The Government has outlined plans to introduce VBP when the current PPRS agreement expires at the end of 2013 in an attempt improve innovation and improve value for money for the NHS.
But Dr Paul Catchpole, Value and Access Director, ABPI, told delegates at the Association’s Annual Conference that there are a number of “strategic issues” which need to be resolved if the new scheme is to be viable for the NHS and the pharmaceutical industry.
When the paper, A new value-based approach to the pricing of branded medicines was issued for consultation last year, Health Secretary Andrew Lansley said the existing scheme “does not promote innovation” and has often seen the NHS “pay high prices that are not always justified by the benefits of a new medicine”.
Dr Catchpole agreed that a new reimbursement scheme needs to have a “better balance between health and industrial policy requirements”, but there are also a number of issues which need to be agreed upon if VBP is to become successful.
“First and foremost, the introduction of value based pricing alone will not be enough to ensure improved access to medicines for patients and thus deliver on what Government has stated as a central objective for a new pricing and reimbursement environment,” he said. “Patient outcomes will only improve if medicines get to and are used by patients. The ongoing structural and commissioning reforms of the NHS alongside the challenging fiscal climate over the next few years can be expected to have a significant impact on the uptake of medicines.”

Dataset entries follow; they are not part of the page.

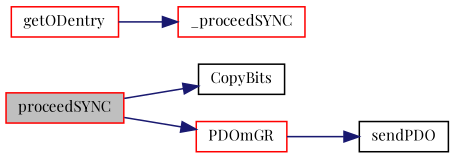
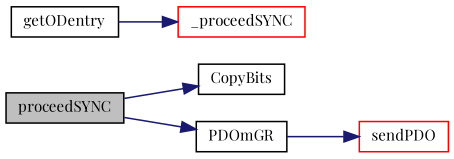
  digraph {
    fontname="Playfair Display"
    rankdir=LR
    node [color=black fillcolor=white fontname="Playfair Display" fontsize=10 shape=record style=filled]
    edge [color=midnightblue fontname="Playfair Display" fontsize=10 labelfontname="FreeSans.ttf" labelfontsize=10 style=solid]
-   n1 [color=red fillcolor=grey75 fontcolor=black height=0.2 label=proceedSYNC width=0.4]
+   n1 [fillcolor=grey75 fontcolor=black height=0.2 label=proceedSYNC width=0.4]
    n2 [height=0.2 label=CopyBits width=0.4]
-   n3 [color=red height=0.2 label=PDOmGR width=0.4]
-   n4 [color=red height=0.2 label=getODentry width=0.4]
+   n3 [height=0.2 label=PDOmGR width=0.4]
+   n4 [height=0.2 label=getODentry width=0.4]
    n5 [color=red height=0.2 label=_proceedSYNC width=0.4]
-   n6 [height=0.2 label=sendPDO width=0.4]
+   n6 [color=red height=0.2 label=sendPDO width=0.4]
    n1 -> n2
    n1 -> n3
    n3 -> n6
    n4 -> n5
  }
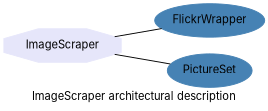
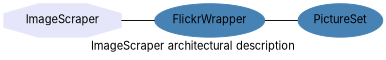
  digraph {
    fontname=Inter
    fontsize=12
    label="ImageScraper architectural description"
    rankdir=LR
    node [color="#4682B4" fontname=Inter fontsize=12 shape=ellipse style=filled]
    edge [arrowhead=none fontname=Inter]
    n1 [label=FlickrWrapper]
    n2 [label=PictureSet]
    n3 [color="#E6E6FA" label=ImageScraper shape=octagon]
    n3 -> n1
-   n3 -> n2
+   n1 -> n2
  }
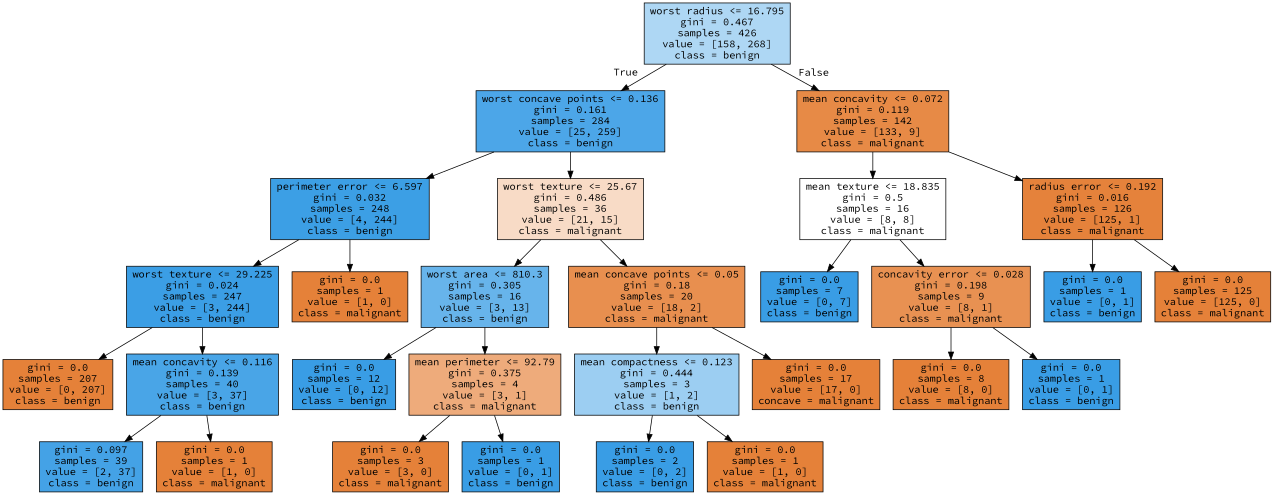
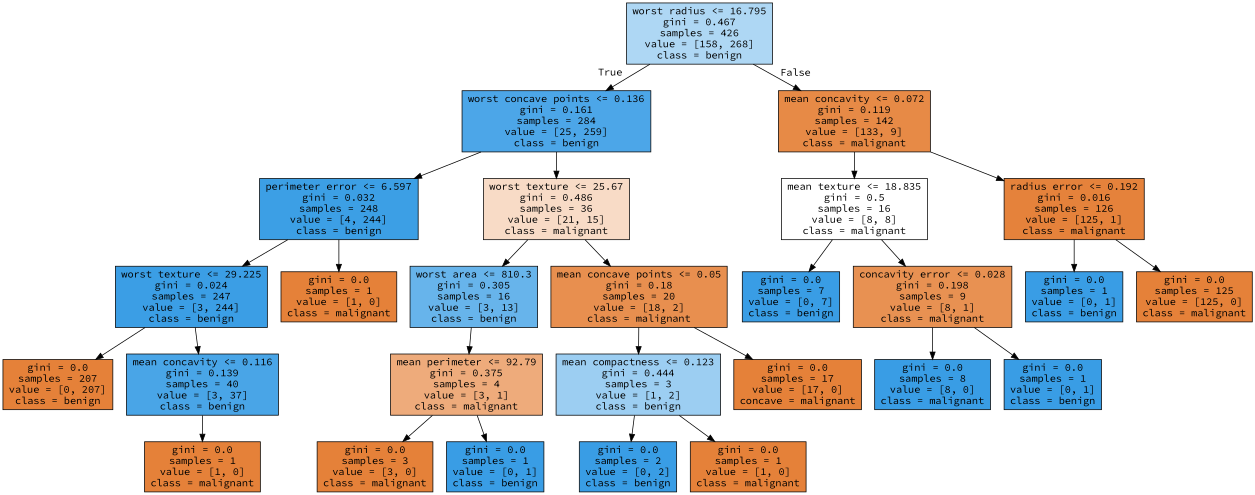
  digraph {
    fontname="Source Code Pro"
    node [color=black fillcolor="#e58139" fontname="Source Code Pro" shape=box style=filled]
    edge [fontname="Source Code Pro"]
    n1 [fillcolor="#aed7f4" label="worst radius <= 16.795\ngini = 0.467\nsamples = 426\nvalue = [158, 268]\nclass = benign"]
    n2 [fillcolor="#4ca6e8" label="worst concave points <= 0.136\ngini = 0.161\nsamples = 284\nvalue = [25, 259]\nclass = benign"]
    n3 [fillcolor="#e78a46" label="mean concavity <= 0.072\ngini = 0.119\nsamples = 142\nvalue = [133, 9]\nclass = malignant"]
    n4 [fillcolor="#3c9fe5" label="perimeter error <= 6.597\ngini = 0.032\nsamples = 248\nvalue = [4, 244]\nclass = benign"]
    n5 [fillcolor="#f8dbc6" label="worst texture <= 25.67\ngini = 0.486\nsamples = 36\nvalue = [21, 15]\nclass = malignant"]
    n6 [fillcolor="#ffffff" label="mean texture <= 18.835\ngini = 0.5\nsamples = 16\nvalue = [8, 8]\nclass = malignant"]
    n7 [fillcolor="#e5823b" label="radius error <= 0.192\ngini = 0.016\nsamples = 126\nvalue = [125, 1]\nclass = malignant"]
    n8 [fillcolor="#3b9ee5" label="worst texture <= 29.225\ngini = 0.024\nsamples = 247\nvalue = [3, 244]\nclass = benign"]
    n9 [label="gini = 0.0\nsamples = 1\nvalue = [1, 0]\nclass = malignant"]
    n10 [fillcolor="#67b4eb" label="worst area <= 810.3\ngini = 0.305\nsamples = 16\nvalue = [3, 13]\nclass = benign"]
    n11 [fillcolor="#e88f4f" label="mean concave points <= 0.05\ngini = 0.18\nsamples = 20\nvalue = [18, 2]\nclass = malignant"]
    n12 [label="gini = 0.0\nsamples = 207\nvalue = [0, 207]\nclass = benign"]
    n13 [fillcolor="#49a5e7" label="mean concavity <= 0.116\ngini = 0.139\nsamples = 40\nvalue = [3, 37]\nclass = benign"]
-   n14 [fillcolor="#44a2e6" label="gini = 0.097\nsamples = 39\nvalue = [2, 37]\nclass = benign"]
    n15 [label="gini = 0.0\nsamples = 1\nvalue = [1, 0]\nclass = malignant"]
-   n16 [fillcolor="#399de5" label="gini = 0.0\nsamples = 12\nvalue = [0, 12]\nclass = benign"]
    n17 [fillcolor="#eeab7b" label="mean perimeter <= 92.79\ngini = 0.375\nsamples = 4\nvalue = [3, 1]\nclass = malignant"]
    n18 [fillcolor="#9ccef2" label="mean compactness <= 0.123\ngini = 0.444\nsamples = 3\nvalue = [1, 2]\nclass = benign"]
    n19 [label="gini = 0.0\nsamples = 17\nvalue = [17, 0]\nconcave = malignant"]
    n20 [label="gini = 0.0\nsamples = 3\nvalue = [3, 0]\nclass = malignant"]
    n21 [fillcolor="#399de5" label="gini = 0.0\nsamples = 1\nvalue = [0, 1]\nclass = benign"]
    n22 [fillcolor="#399de5" label="gini = 0.0\nsamples = 2\nvalue = [0, 2]\nclass = benign"]
    n23 [label="gini = 0.0\nsamples = 1\nvalue = [1, 0]\nclass = malignant"]
    n24 [fillcolor="#399de5" label="gini = 0.0\nsamples = 7\nvalue = [0, 7]\nclass = benign"]
    n25 [fillcolor="#e89152" label="concavity error <= 0.028\ngini = 0.198\nsamples = 9\nvalue = [8, 1]\nclass = malignant"]
    n26 [fillcolor="#399de5" label="gini = 0.0\nsamples = 1\nvalue = [0, 1]\nclass = benign"]
    n27 [label="gini = 0.0\nsamples = 125\nvalue = [125, 0]\nclass = malignant"]
-   n28 [label="gini = 0.0\nsamples = 8\nvalue = [8, 0]\nclass = malignant"]
+   n28 [fillcolor="#399de5" label="gini = 0.0\nsamples = 8\nvalue = [8, 0]\nclass = malignant"]
    n29 [fillcolor="#399de5" label="gini = 0.0\nsamples = 1\nvalue = [0, 1]\nclass = benign"]
    n1 -> n2 [headlabel=True labelangle=45 labeldistance=2.5]
    n1 -> n3 [headlabel=False labelangle=-45 labeldistance=2.5]
    n2 -> n4
    n2 -> n5
    n3 -> n6
    n3 -> n7
    n4 -> n8
    n4 -> n9
    n5 -> n10
    n5 -> n11
    n6 -> n24
    n6 -> n25
    n7 -> n26
    n7 -> n27
    n8 -> n12
    n8 -> n13
-   n10 -> n16
    n10 -> n17
    n11 -> n18
    n11 -> n19
-   n13 -> n14
    n13 -> n15
    n17 -> n20
    n17 -> n21
    n18 -> n22
    n18 -> n23
    n25 -> n28
    n25 -> n29
  }
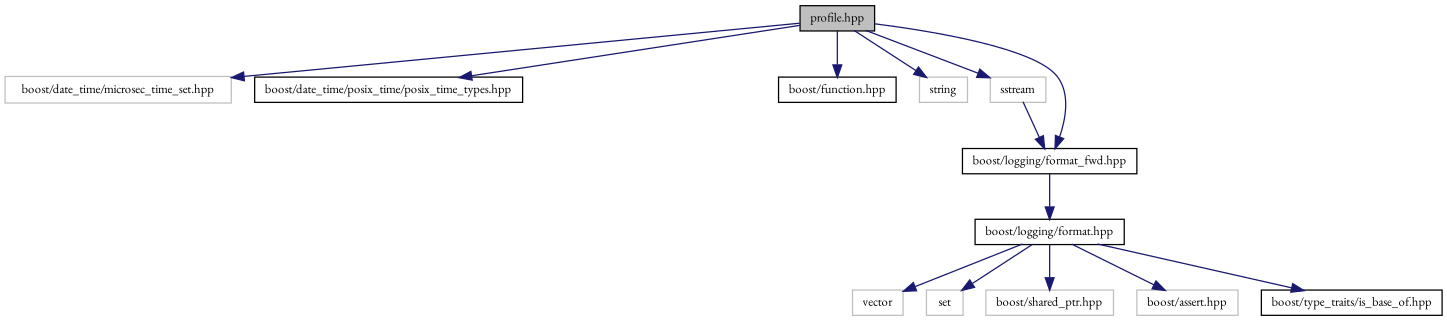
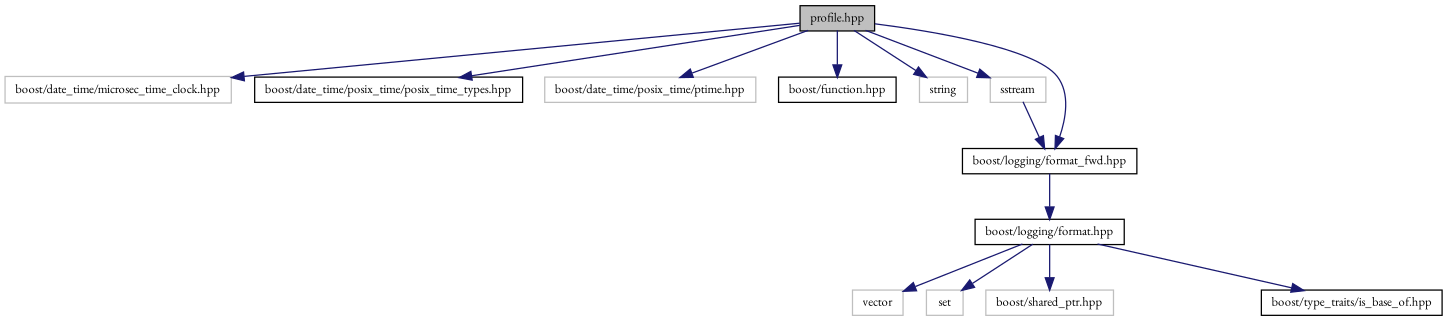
  digraph {
    fontname="EB Garamond"
    node [color=grey75 fillcolor=white fontname="EB Garamond" fontsize=10 shape=record style=filled]
    edge [color=midnightblue fontname="EB Garamond" fontsize=10 labelfontname="FreeSans.ttf" labelfontsize=10 style=solid]
    n1 [color=black fillcolor=grey75 fontcolor=black height=0.2 label="profile.hpp" width=0.4]
-   n2 [height=0.2 label="boost/date_time/microsec_time_set.hpp" width=0.4]
+   n2 [height=0.2 label="boost/date_time/microsec_time_clock.hpp" width=0.4]
    n3 [color=black height=0.2 label="boost/date_time/posix_time/posix_time_types.hpp" width=0.4]
+   n4 [height=0.2 label="boost/date_time/posix_time/ptime.hpp" width=0.4]
    n5 [color=black height=0.2 label="boost/function.hpp" width=0.4]
    n6 [height=0.2 label=string width=0.4]
    n7 [height=0.2 label=sstream width=0.4]
    n8 [color=black height=0.2 label="boost/logging/format_fwd.hpp" width=0.4]
    n9 [color=black height=0.2 label="boost/logging/format.hpp" width=0.4]
    n10 [height=0.2 label=vector width=0.4]
    n11 [height=0.2 label=set width=0.4]
    n12 [height=0.2 label="boost/shared_ptr.hpp" width=0.4]
-   n13 [height=0.2 label="boost/assert.hpp" width=0.4]
    n14 [color=black height=0.2 label="boost/type_traits/is_base_of.hpp" width=0.4]
    n1 -> n2
    n1 -> n3
+   n1 -> n4
    n1 -> n5
    n1 -> n6
    n1 -> n7
    n1 -> n8
    n7 -> n8
    n8 -> n9
    n9 -> n10
    n9 -> n11
    n9 -> n12
-   n9 -> n13
    n9 -> n14
  }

“Additional measures will therefore need to be built into value based pricing to ensure improved access for patients and further measures outside of value based pricing will also be needed.”
The Value and Access Director says that while there are several mechanisms available which could harness better access to medicines, administrations will need to find solutions which will be appropriate for their own organisation as “one size will not fit all across the UK”.
A worthy aim of a new UK pricing and reimbursement environment will be to avoid increasing inequalities in patient access to medicines across the four nations,” he added.
“It is in the mutual interest of both government and the industry to ensure that there are no further barriers to clinicians deciding whether to prescribe a medicine for the patients once a value based price has been agreed. In other words, the new system will need to ensure that there are no regional or local blocks once a medicine has gained an agreed value based price and so has theoretical national access. The value of a medicine is only realised once the right patients are able to use that medicine.”
Sir Andrew Dillon, Chief Executive of NICE, says his organisation and the ABPI are in agreement that a clear structure needs to be in place to assess value and that NICE should retain its advisory powers.
“There’s actually very little difference in practice between NICE’s and the ABPI’s view,” he said at the same event.
“Medicines do deliver good quality outcomes for many diseases and we need to make sure where that’s the case that we’ve got a system in place for ensuring rapid access.
“We do need to make sure that the process is methodologically sound to generally avoid ‘double counting’. We believe really strongly that it’s essential for the NHS that in the new architecture which is proposed that we retain a clear statement from NICE on the optimum use of drugs.”